Requirement:
Transcribe the data in full and exactly, omitting any pictures.

Version difference data:

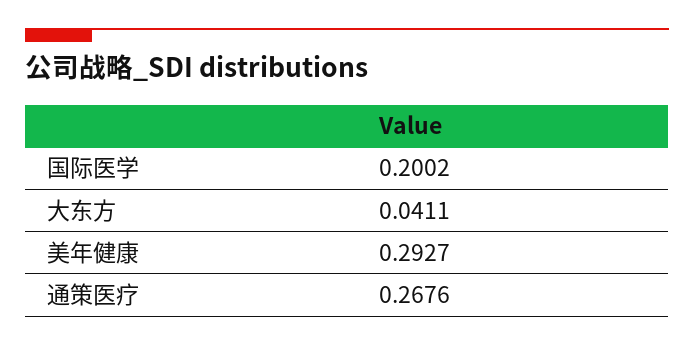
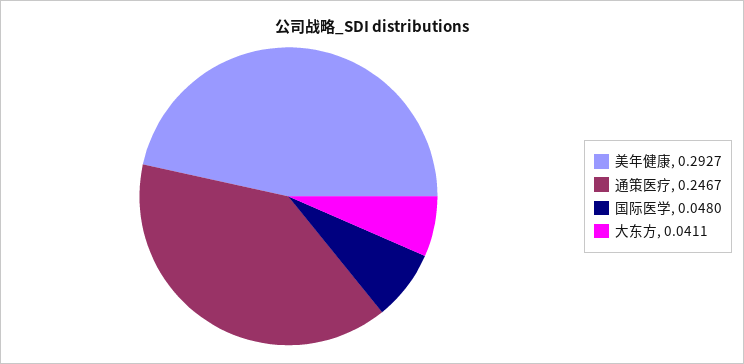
  {
-   "国际医学": 0.2002,
+   "国际医学": 0.048,
    "大东方": 0.0411,
    "美年健康": 0.2927,
-   "通策医疗": 0.2676
+   "通策医疗": 0.2467
  }

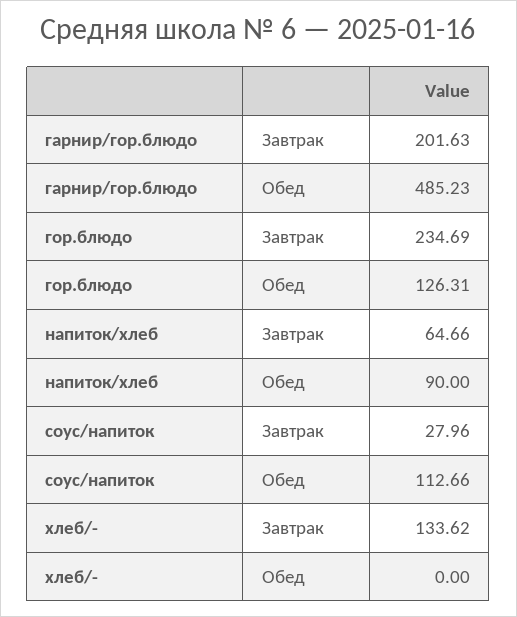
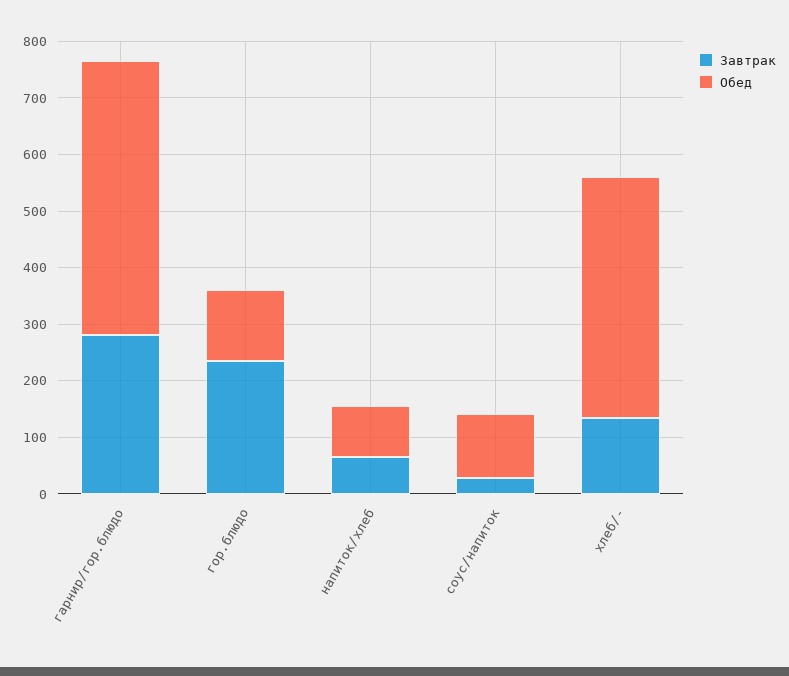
  {
    "Завтрак": {
-     "гарнир/гор.блюдо": 201.63,
+     "гарнир/гор.блюдо": 280,
      "гор.блюдо": 234.69,
      "напиток/хлеб": 64.66,
      "соус/напиток": 27.96,
      "хлеб/-": 133.62
    },
    "Обед": {
      "гарнир/гор.блюдо": 485.23,
      "гор.блюдо": 126.31,
      "напиток/хлеб": 90,
      "соус/напиток": 112.66,
-     "хлеб/-": 0
+     "хлеб/-": 420
    }
  }

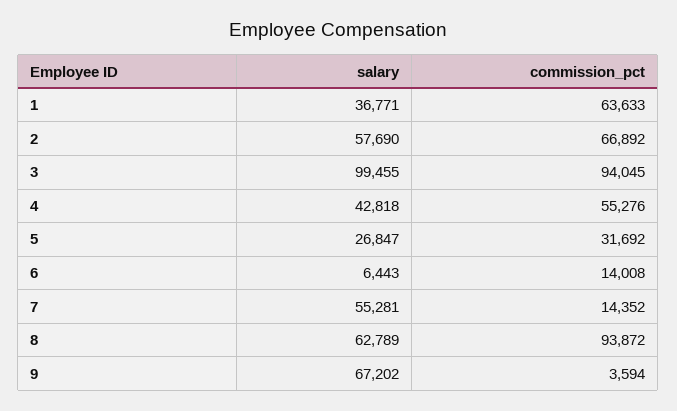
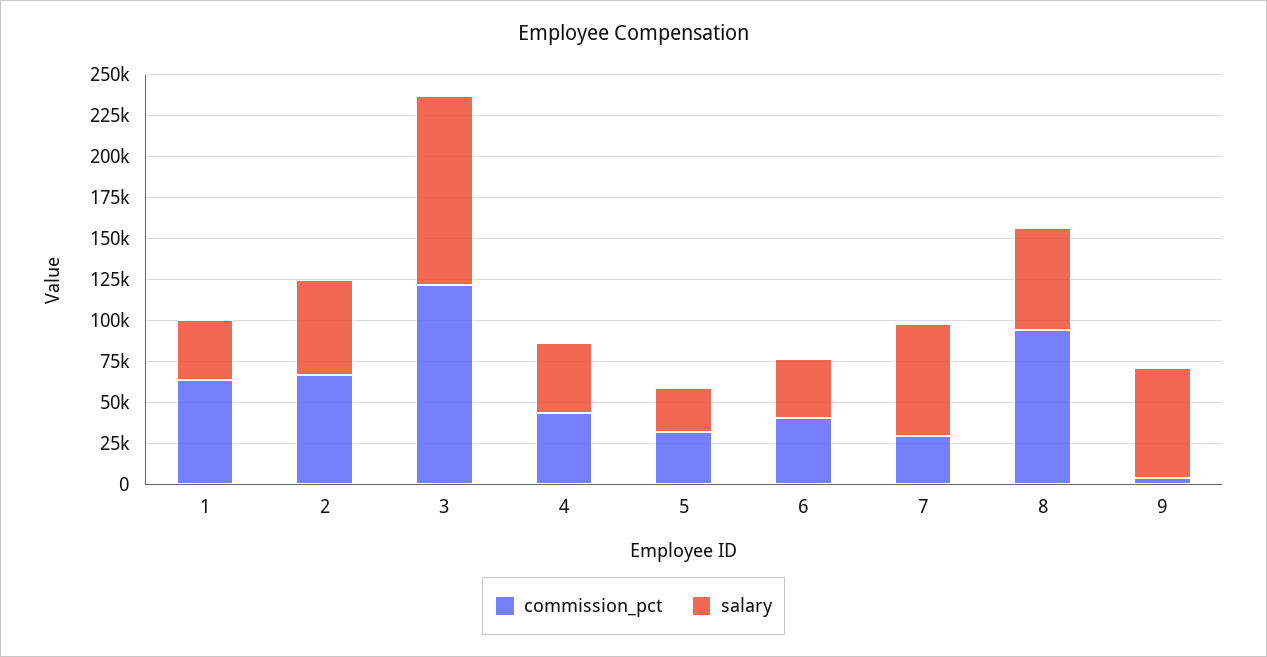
  {
    "salary": {
      "1": 36771,
      "2": 57690,
-     "3": 99455,
+     "3": 115000,
      "4": 42818,
      "5": 26847,
-     "6": 6443,
+     "6": 35000,
-     "7": 55281,
+     "7": 70000,
      "8": 62789,
      "9": 67202
    },
    "commission_pct": {
      "1": 63633,
      "2": 66892,
-     "3": 94045,
+     "3": 120000,
-     "4": 55276,
+     "4": 45000,
      "5": 31692,
-     "6": 14008,
+     "6": 40000,
-     "7": 14352,
+     "7": 30000,
      "8": 93872,
      "9": 3594
    }
  }

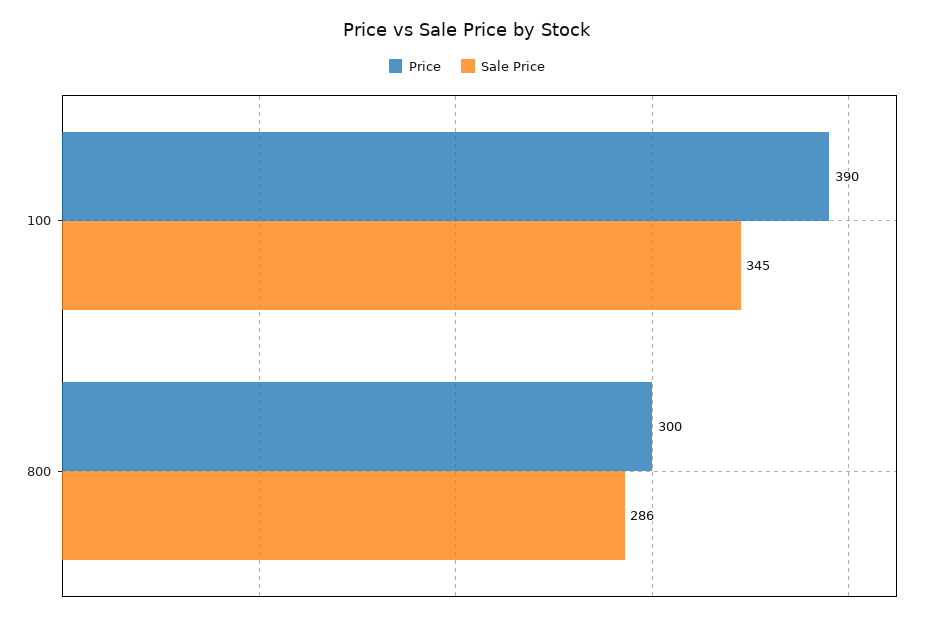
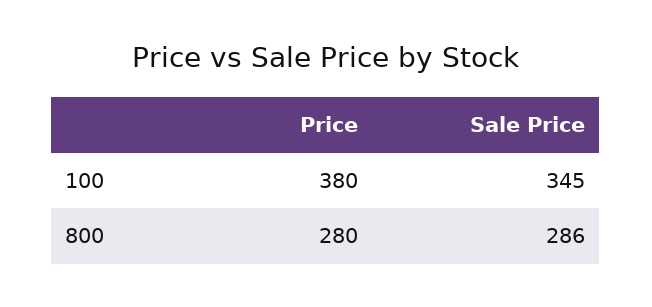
  {
    "Price": {
-     "100": 390,
+     "100": 380,
-     "800": 300
+     "800": 280
    },
    "Sale Price": {
      "100": 345,
      "800": 286
    }
  }

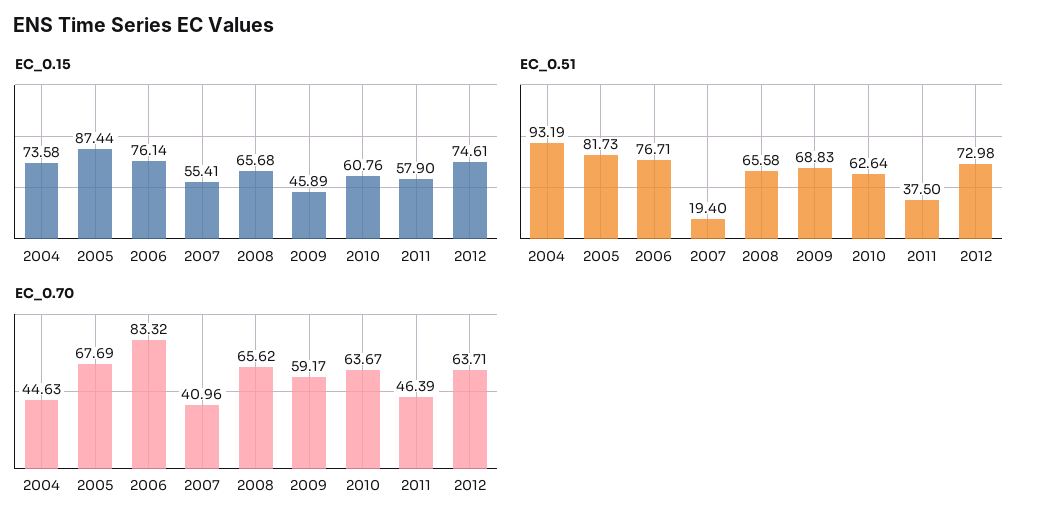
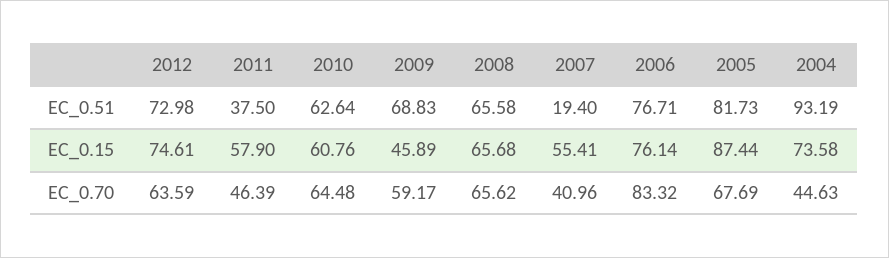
  {
    "EC_0.15": {
      "2004": 73.58,
      "2005": 87.44,
      "2006": 76.14,
      "2007": 55.41,
      "2008": 65.68,
      "2009": 45.89,
      "2010": 60.76,
      "2011": 57.9,
      "2012": 74.61
    },
    "EC_0.51": {
      "2004": 93.19,
      "2005": 81.73,
      "2006": 76.71,
      "2007": 19.4,
      "2008": 65.58,
      "2009": 68.83,
      "2010": 62.64,
      "2011": 37.5,
      "2012": 72.98
    },
    "EC_0.70": {
      "2004": 44.63,
      "2005": 67.69,
      "2006": 83.32,
      "2007": 40.96,
      "2008": 65.62,
      "2009": 59.17,
-     "2010": 63.67,
+     "2010": 64.48,
      "2011": 46.39,
-     "2012": 63.71
+     "2012": 63.59
    }
  }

Output for this task:
  {
-   "国际医学": 0.2002,
+   "国际医学": 0.048,
    "大东方": 0.0411,
    "美年健康": 0.2927,
-   "通策医疗": 0.2676
+   "通策医疗": 0.2467
  }

  {
    "Завтрак": {
-     "гарнир/гор.блюдо": 201.63,
+     "гарнир/гор.блюдо": 280,
      "гор.блюдо": 234.69,
      "напиток/хлеб": 64.66,
      "соус/напиток": 27.96,
      "хлеб/-": 133.62
    },
    "Обед": {
      "гарнир/гор.блюдо": 485.23,
      "гор.блюдо": 126.31,
      "напиток/хлеб": 90,
      "соус/напиток": 112.66,
-     "хлеб/-": 0
+     "хлеб/-": 420
    }
  }

  {
    "salary": {
      "1": 36771,
      "2": 57690,
-     "3": 99455,
+     "3": 115000,
      "4": 42818,
      "5": 26847,
-     "6": 6443,
+     "6": 35000,
-     "7": 55281,
+     "7": 70000,
      "8": 62789,
      "9": 67202
    },
    "commission_pct": {
      "1": 63633,
      "2": 66892,
-     "3": 94045,
+     "3": 120000,
-     "4": 55276,
+     "4": 45000,
      "5": 31692,
-     "6": 14008,
+     "6": 40000,
-     "7": 14352,
+     "7": 30000,
      "8": 93872,
      "9": 3594
    }
  }

  {
    "Price": {
-     "100": 390,
+     "100": 380,
-     "800": 300
+     "800": 280
    },
    "Sale Price": {
      "100": 345,
      "800": 286
    }
  }

  {
    "EC_0.15": {
      "2004": 73.58,
      "2005": 87.44,
      "2006": 76.14,
      "2007": 55.41,
      "2008": 65.68,
      "2009": 45.89,
      "2010": 60.76,
      "2011": 57.9,
      "2012": 74.61
    },
    "EC_0.51": {
      "2004": 93.19,
      "2005": 81.73,
      "2006": 76.71,
      "2007": 19.4,
      "2008": 65.58,
      "2009": 68.83,
      "2010": 62.64,
      "2011": 37.5,
      "2012": 72.98
    },
    "EC_0.70": {
      "2004": 44.63,
      "2005": 67.69,
      "2006": 83.32,
      "2007": 40.96,
      "2008": 65.62,
      "2009": 59.17,
-     "2010": 63.67,
+     "2010": 64.48,
      "2011": 46.39,
-     "2012": 63.71
+     "2012": 63.59
    }
  }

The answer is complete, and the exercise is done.